Jan Ronneburger ist 21 Jahre alt, studiert an der TU Chemnitz Soziologie und ist seit 2015 Mitglied in der Gruppe "Escape the Madness", zu der auch die Gitarristen Max Arnold und David Genge, Schlagzeuger Nico Steinert sowie Bassist Manuel Harzer gehören. Die junge Band ist in der Metal-Szene angesiedelt, wie viele Musikgruppen hier in der Region, weiß Ronneburger. Das Problem: Es gibt kaum Bühnen für Newcomer-Bands. "Viele Klubs haben in den letzten Jahren geschlossen", erzählt der junge Mann. Doch der Wunsch, vor Publikum zu spielen, sei bei fast allen Formationen da. Deswegen kam dem Student die Idee mit dem Festival. "Es wäre schön, wenn daraus eine Reihe wird, in der junge Bands aus der Umgebung die Möglichkeit für Auftritte haben", sagt er.
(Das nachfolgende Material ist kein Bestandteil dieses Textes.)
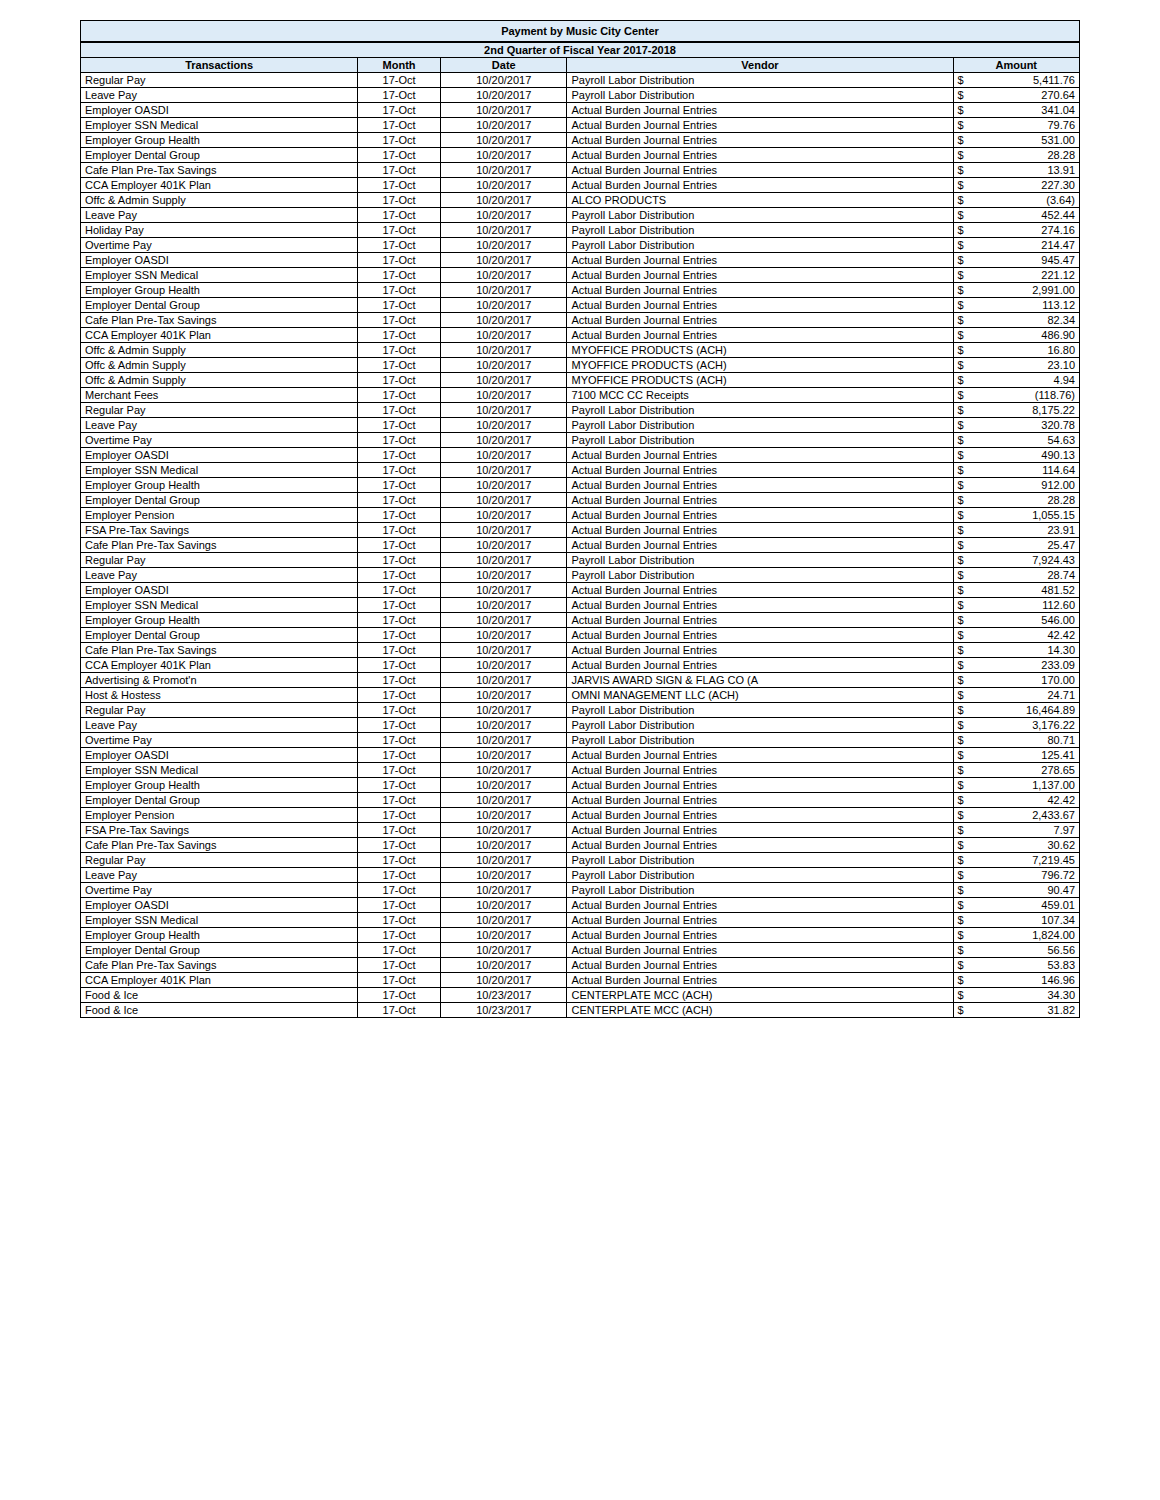Payment by Music City Center
| 2nd Quarter of Fiscal Year 2017-2018 |
| --- |
| Transactions | Month | Date | Vendor | Amount |
| Regular Pay | 17-Oct | 10/20/2017 | Payroll Labor Distribution | $ 5,411.76 |
| Leave Pay | 17-Oct | 10/20/2017 | Payroll Labor Distribution | $ 270.64 |
| Employer OASDI | 17-Oct | 10/20/2017 | Actual Burden Journal Entries | $ 341.04 |
| Employer SSN Medical | 17-Oct | 10/20/2017 | Actual Burden Journal Entries | $ 79.76 |
| Employer Group Health | 17-Oct | 10/20/2017 | Actual Burden Journal Entries | $ 531.00 |
| Employer Dental Group | 17-Oct | 10/20/2017 | Actual Burden Journal Entries | $ 28.28 |
| Cafe Plan Pre-Tax Savings | 17-Oct | 10/20/2017 | Actual Burden Journal Entries | $ 13.91 |
| CCA Employer 401K Plan | 17-Oct | 10/20/2017 | Actual Burden Journal Entries | $ 227.30 |
| Offc & Admin Supply | 17-Oct | 10/20/2017 | ALCO PRODUCTS | $ (3.64) |
| Leave Pay | 17-Oct | 10/20/2017 | Payroll Labor Distribution | $ 452.44 |
| Holiday Pay | 17-Oct | 10/20/2017 | Payroll Labor Distribution | $ 274.16 |
| Overtime Pay | 17-Oct | 10/20/2017 | Payroll Labor Distribution | $ 214.47 |
| Employer OASDI | 17-Oct | 10/20/2017 | Actual Burden Journal Entries | $ 945.47 |
| Employer SSN Medical | 17-Oct | 10/20/2017 | Actual Burden Journal Entries | $ 221.12 |
| Employer Group Health | 17-Oct | 10/20/2017 | Actual Burden Journal Entries | $ 2,991.00 |
| Employer Dental Group | 17-Oct | 10/20/2017 | Actual Burden Journal Entries | $ 113.12 |
| Cafe Plan Pre-Tax Savings | 17-Oct | 10/20/2017 | Actual Burden Journal Entries | $ 82.34 |
| CCA Employer 401K Plan | 17-Oct | 10/20/2017 | Actual Burden Journal Entries | $ 486.90 |
| Offc & Admin Supply | 17-Oct | 10/20/2017 | MYOFFICE PRODUCTS (ACH) | $ 16.80 |
| Offc & Admin Supply | 17-Oct | 10/20/2017 | MYOFFICE PRODUCTS (ACH) | $ 23.10 |
| Offc & Admin Supply | 17-Oct | 10/20/2017 | MYOFFICE PRODUCTS (ACH) | $ 4.94 |
| Merchant Fees | 17-Oct | 10/20/2017 | 7100 MCC CC Receipts | $ (118.76) |
| Regular Pay | 17-Oct | 10/20/2017 | Payroll Labor Distribution | $ 8,175.22 |
| Leave Pay | 17-Oct | 10/20/2017 | Payroll Labor Distribution | $ 320.78 |
| Overtime Pay | 17-Oct | 10/20/2017 | Payroll Labor Distribution | $ 54.63 |
| Employer OASDI | 17-Oct | 10/20/2017 | Actual Burden Journal Entries | $ 490.13 |
| Employer SSN Medical | 17-Oct | 10/20/2017 | Actual Burden Journal Entries | $ 114.64 |
| Employer Group Health | 17-Oct | 10/20/2017 | Actual Burden Journal Entries | $ 912.00 |
| Employer Dental Group | 17-Oct | 10/20/2017 | Actual Burden Journal Entries | $ 28.28 |
| Employer Pension | 17-Oct | 10/20/2017 | Actual Burden Journal Entries | $ 1,055.15 |
| FSA Pre-Tax Savings | 17-Oct | 10/20/2017 | Actual Burden Journal Entries | $ 23.91 |
| Cafe Plan Pre-Tax Savings | 17-Oct | 10/20/2017 | Actual Burden Journal Entries | $ 25.47 |
| Regular Pay | 17-Oct | 10/20/2017 | Payroll Labor Distribution | $ 7,924.43 |
| Leave Pay | 17-Oct | 10/20/2017 | Payroll Labor Distribution | $ 28.74 |
| Employer OASDI | 17-Oct | 10/20/2017 | Actual Burden Journal Entries | $ 481.52 |
| Employer SSN Medical | 17-Oct | 10/20/2017 | Actual Burden Journal Entries | $ 112.60 |
| Employer Group Health | 17-Oct | 10/20/2017 | Actual Burden Journal Entries | $ 546.00 |
| Employer Dental Group | 17-Oct | 10/20/2017 | Actual Burden Journal Entries | $ 42.42 |
| Cafe Plan Pre-Tax Savings | 17-Oct | 10/20/2017 | Actual Burden Journal Entries | $ 14.30 |
| CCA Employer 401K Plan | 17-Oct | 10/20/2017 | Actual Burden Journal Entries | $ 233.09 |
| Advertising & Promot'n | 17-Oct | 10/20/2017 | JARVIS AWARD SIGN & FLAG CO (A | $ 170.00 |
| Host & Hostess | 17-Oct | 10/20/2017 | OMNI MANAGEMENT LLC (ACH) | $ 24.71 |
| Regular Pay | 17-Oct | 10/20/2017 | Payroll Labor Distribution | $ 16,464.89 |
| Leave Pay | 17-Oct | 10/20/2017 | Payroll Labor Distribution | $ 3,176.22 |
| Overtime Pay | 17-Oct | 10/20/2017 | Payroll Labor Distribution | $ 80.71 |
| Employer OASDI | 17-Oct | 10/20/2017 | Actual Burden Journal Entries | $ 125.41 |
| Employer SSN Medical | 17-Oct | 10/20/2017 | Actual Burden Journal Entries | $ 278.65 |
| Employer Group Health | 17-Oct | 10/20/2017 | Actual Burden Journal Entries | $ 1,137.00 |
| Employer Dental Group | 17-Oct | 10/20/2017 | Actual Burden Journal Entries | $ 42.42 |
| Employer Pension | 17-Oct | 10/20/2017 | Actual Burden Journal Entries | $ 2,433.67 |
| FSA Pre-Tax Savings | 17-Oct | 10/20/2017 | Actual Burden Journal Entries | $ 7.97 |
| Cafe Plan Pre-Tax Savings | 17-Oct | 10/20/2017 | Actual Burden Journal Entries | $ 30.62 |
| Regular Pay | 17-Oct | 10/20/2017 | Payroll Labor Distribution | $ 7,219.45 |
| Leave Pay | 17-Oct | 10/20/2017 | Payroll Labor Distribution | $ 796.72 |
| Overtime Pay | 17-Oct | 10/20/2017 | Payroll Labor Distribution | $ 90.47 |
| Employer OASDI | 17-Oct | 10/20/2017 | Actual Burden Journal Entries | $ 459.01 |
| Employer SSN Medical | 17-Oct | 10/20/2017 | Actual Burden Journal Entries | $ 107.34 |
| Employer Group Health | 17-Oct | 10/20/2017 | Actual Burden Journal Entries | $ 1,824.00 |
| Employer Dental Group | 17-Oct | 10/20/2017 | Actual Burden Journal Entries | $ 56.56 |
| Cafe Plan Pre-Tax Savings | 17-Oct | 10/20/2017 | Actual Burden Journal Entries | $ 53.83 |
| CCA Employer 401K Plan | 17-Oct | 10/20/2017 | Actual Burden Journal Entries | $ 146.96 |
| Food & Ice | 17-Oct | 10/23/2017 | CENTERPLATE MCC (ACH) | $ 34.30 |
| Food & Ice | 17-Oct | 10/23/2017 | CENTERPLATE MCC (ACH) | $ 31.82 |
Im Jugendhaus Rußdorf hat Jan Ronneburger mit seiner Idee sofort Zuspruch gefunden. "Wir wollen handgemachte Musik fördern", sagt Leiterin Ines Hertrampf. Vor zwei Jahren habe es mit "Gates of Metal" bereits ein ähnliches Festival im Jugendhaus gegeben. Das wurde dreimal veranstaltet, dann sei einer der beiden Organisatoren für eine Ausbildung in den Schwarzwald gezogen. "Diese Konzerte sind ganz gut gelaufen", so Hertrampf. Mit einer Sicherheit vorausplanen könne man bei derartigen Projekten allerdings nie, fügt sie hinzu. Als Ronneburger im sozialen Netzwerk Facebook einen Aufruf startete, wer denn bei der Premiere am 12. Oktober dabei sein möchte, sei die Resonanz riesig gewesen, so Ronneburger. Neben seiner eigenen Band werden "Myra" und "Letters Send" aus Leipzig sowie "Abords once arround" aus Halle beim ersten Grimeville-Festival auftreten.

Doch ein Festival kostet immer auch Geld. "Die Kosten sind immens", so der 21-Jährige. Allein die Bühnentechnik und die Gage für die Gruppen würden in die tausende Euro gehen. Jan Ronneburger informierte sich daher über eine öffentliche Finanzspritze für sein Festival-projekt und hatte Glück. 1000 Euro bekommt er über einen Jugendfonds aus dem Bundesprogramm "Demokratie leben" des Sächsischen Familienministeriums. Da diese aber nur einen Teil der Kosten abdecken, muss er einen Eintritt beim Festival verlangen - der liegt bei 8 Euro. "Ich hoffe, es kommen so viele Besucher, dass wir von dem Eintrittsgeld ein kleines Polster für dass nächste Festival anlegen können", so Ronneburger. Denn sein Wunsch ist es, das Grimeville zweimal jährlich, im Frühjahr und im Herbst, zu veranstalten. Dann vielleicht auch einmal außerhalb der Metal-Richtung. Zwar sei Ronneburger durch seine eigene Band tief in der Szene verwurzelt und hat dort die meisten Kontakte. "Ich könnte mir aber auch vorstellen, ein Festival in der Rock-Richtung zu veranstalten", sagt er.